Quels enjeux de sociétés ? (publié Fev. 2017)

Depuis 40 ans, les politiques d’austérité, inspirées du libéralisme, se sont traduites par un chômage massif, générateur de misère économique et  sociale et de menaces pour la démocratie.

Au cœur des enjeux de la campagne présidentielle 2017, différentes propositions de sortie de crise  se sont imposées dans les débats, sur des lignes divergentes. Les solutions avancées clivent  sur la place du travail salarié dans notre société et les marges de manœuvre existant à l’intérieur même du  système capitaliste.

Pour les tenants du revenu universel, le retour au plein emploi est  rendu impossible par les évolutions technologiques actuelles. Il faut donc assurer à tous un revenu de base, sans condition de ressources ni contrepartie, tout en maintenant le niveau actuel de protection sociale. Le coût est élevé et de nouvelles recettes devront être dégagées par la fiscalité.

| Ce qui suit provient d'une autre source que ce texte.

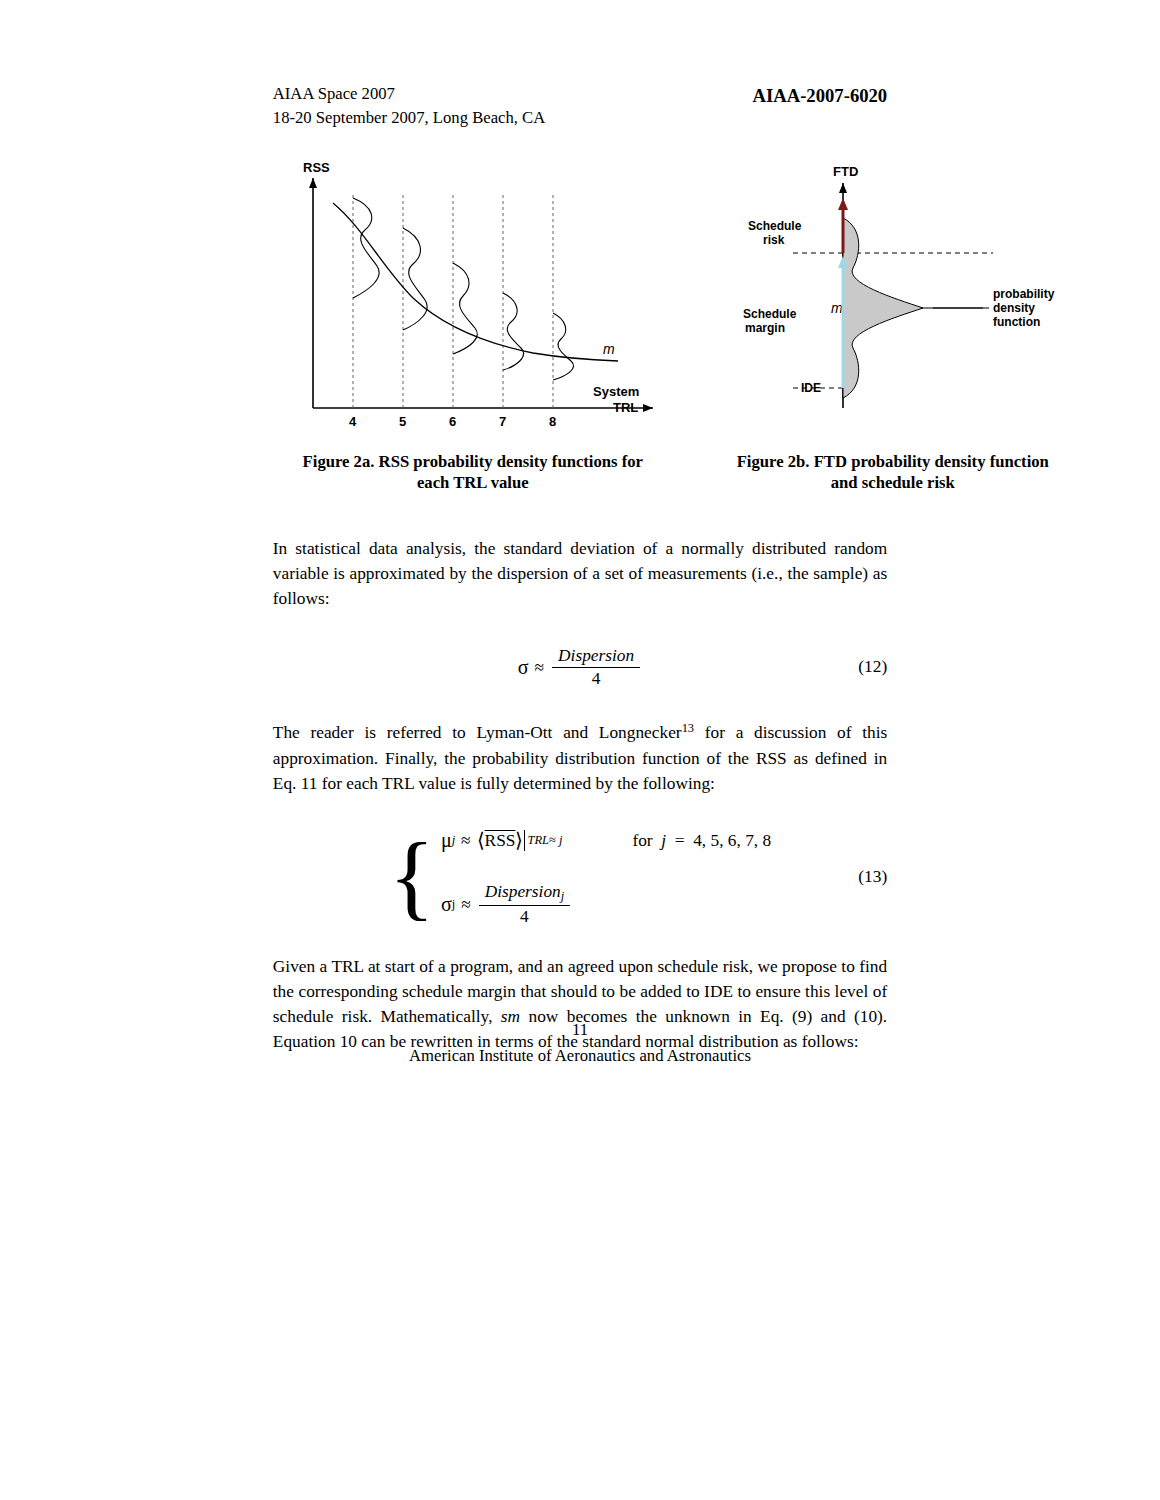AIAA Space 2007
18-20 September 2007, Long Beach, CA
AIAA-2007-6020
RSS System TRL 4 5 6 7 8 m
Figure 2a. RSS probability density functions for
each TRL value
FTD IDE m Schedule risk Schedule margin probability density function
Figure 2b. FTD probability density function
and schedule risk
In statistical data analysis, the standard deviation of a normally distributed random variable is approximated by the dispersion of a set of measurements (i.e., the sample) as follows:
σ ≈ Dispersion 4
(12)
The reader is referred to Lyman-Ott and Longnecker13 for a discussion of this approximation. Finally, the probability distribution function of the RSS as defined in Eq. 11 for each TRL value is fully determined by the following:
{
μj ≈ ⟨RSS⟩ TRL≈ j for j = 4, 5, 6, 7, 8
σj ≈ Dispersion j 4
(13)
Given a TRL at start of a program, and an agreed upon schedule risk, we propose to find the corresponding schedule margin that should to be added to IDE to ensure this level of schedule risk. Mathematically, sm now becomes the unknown in Eq. (9) and (10). Equation 10 can be rewritten in terms of the standard normal distribution as follows:
11
American Institute of Aeronautics and Astronautics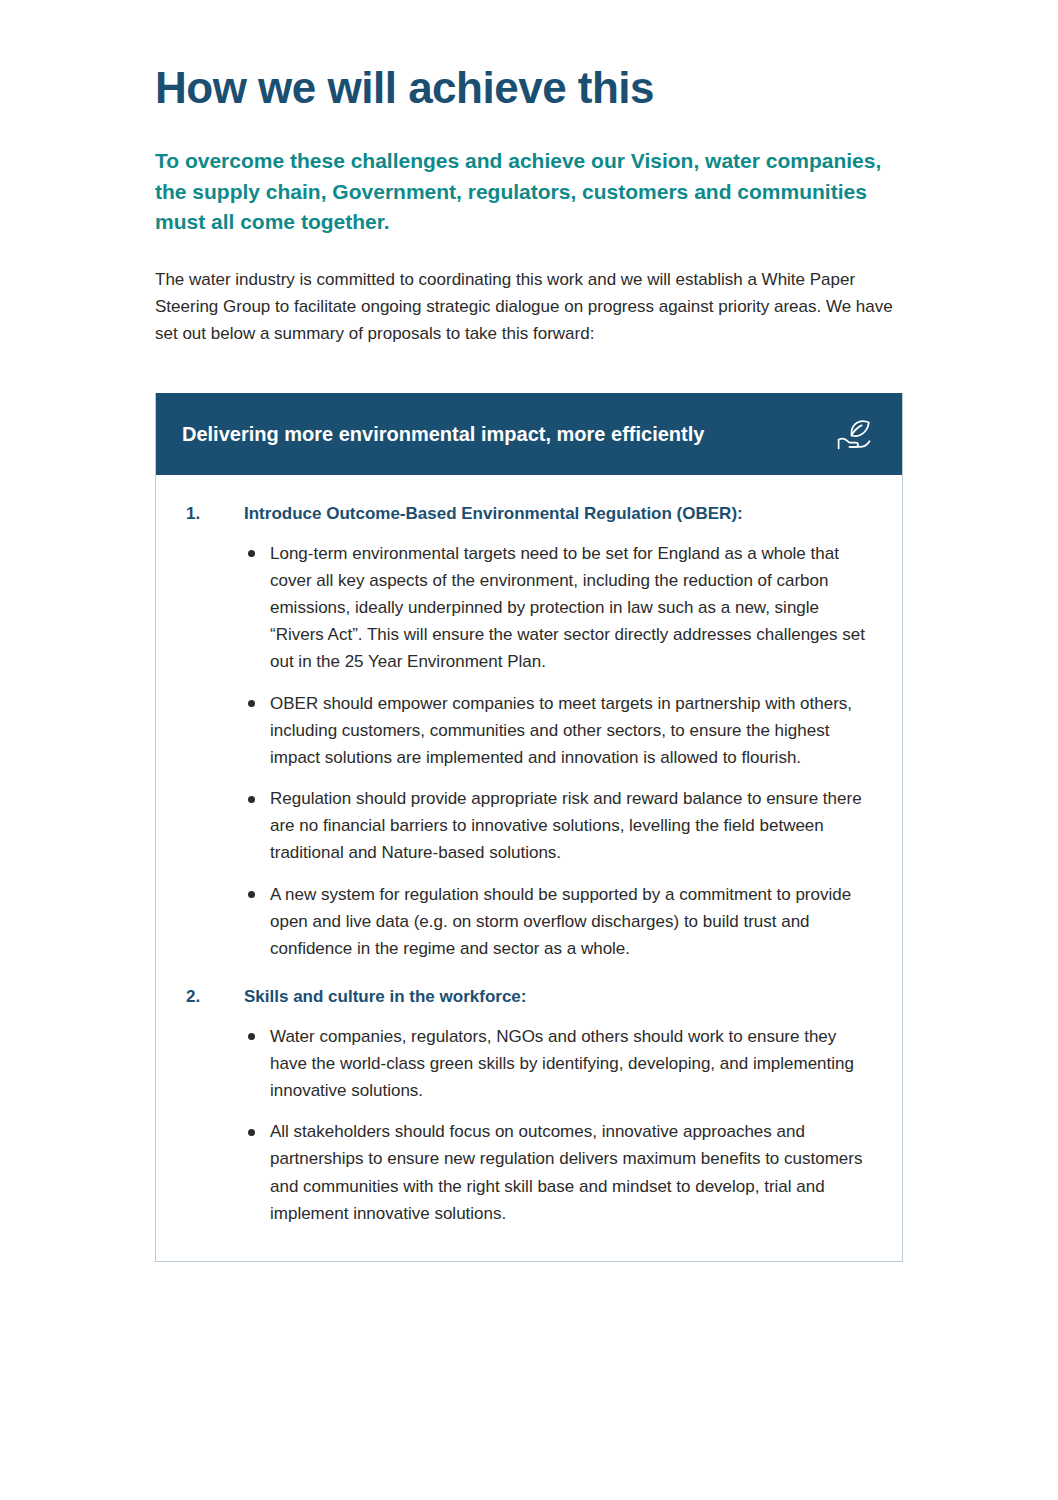How we will achieve this
To overcome these challenges and achieve our Vision, water companies, the supply chain, Government, regulators, customers and communities must all come together.
The water industry is committed to coordinating this work and we will establish a White Paper Steering Group to facilitate ongoing strategic dialogue on progress against priority areas. We have set out below a summary of proposals to take this forward:
Delivering more environmental impact, more efficiently
Introduce Outcome-Based Environmental Regulation (OBER):
Long-term environmental targets need to be set for England as a whole that cover all key aspects of the environment, including the reduction of carbon emissions, ideally underpinned by protection in law such as a new, single “Rivers Act”. This will ensure the water sector directly addresses challenges set out in the 25 Year Environment Plan.
OBER should empower companies to meet targets in partnership with others, including customers, communities and other sectors, to ensure the highest impact solutions are implemented and innovation is allowed to flourish.
Regulation should provide appropriate risk and reward balance to ensure there are no financial barriers to innovative solutions, levelling the field between traditional and Nature-based solutions.
A new system for regulation should be supported by a commitment to provide open and live data (e.g. on storm overflow discharges) to build trust and confidence in the regime and sector as a whole.
Skills and culture in the workforce:
Water companies, regulators, NGOs and others should work to ensure they have the world-class green skills by identifying, developing, and implementing innovative solutions.
All stakeholders should focus on outcomes, innovative approaches and partnerships to ensure new regulation delivers maximum benefits to customers and communities with the right skill base and mindset to develop, trial and implement innovative solutions.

Cependant cette instauration du revenu universel est aussi préconisée dans les politiques libérales,  avec pour seul but, celui de supprimer toutes les solidarités, en affectant les dépenses actuelles de protection sociale au financement de ce revenu universel.

La proposition du salaire à vie repose sur des bases très différentes Le système capitaliste et ses rapports d’exploitation doivent être abolis et la notion de travail déconnectée de l’emploi: toute activité humaine doit être considérée comme un travail méritant un salaire.

Enfin la troisième série de propositions replace l’emploi salarié au centre de la société et prône l’intervention de l’Etat comme, régulateur dans les entreprises privées, créateur d’emploi dans les services publics et  incitateur dans la création d’entreprises de l’économie sociale et solidaire.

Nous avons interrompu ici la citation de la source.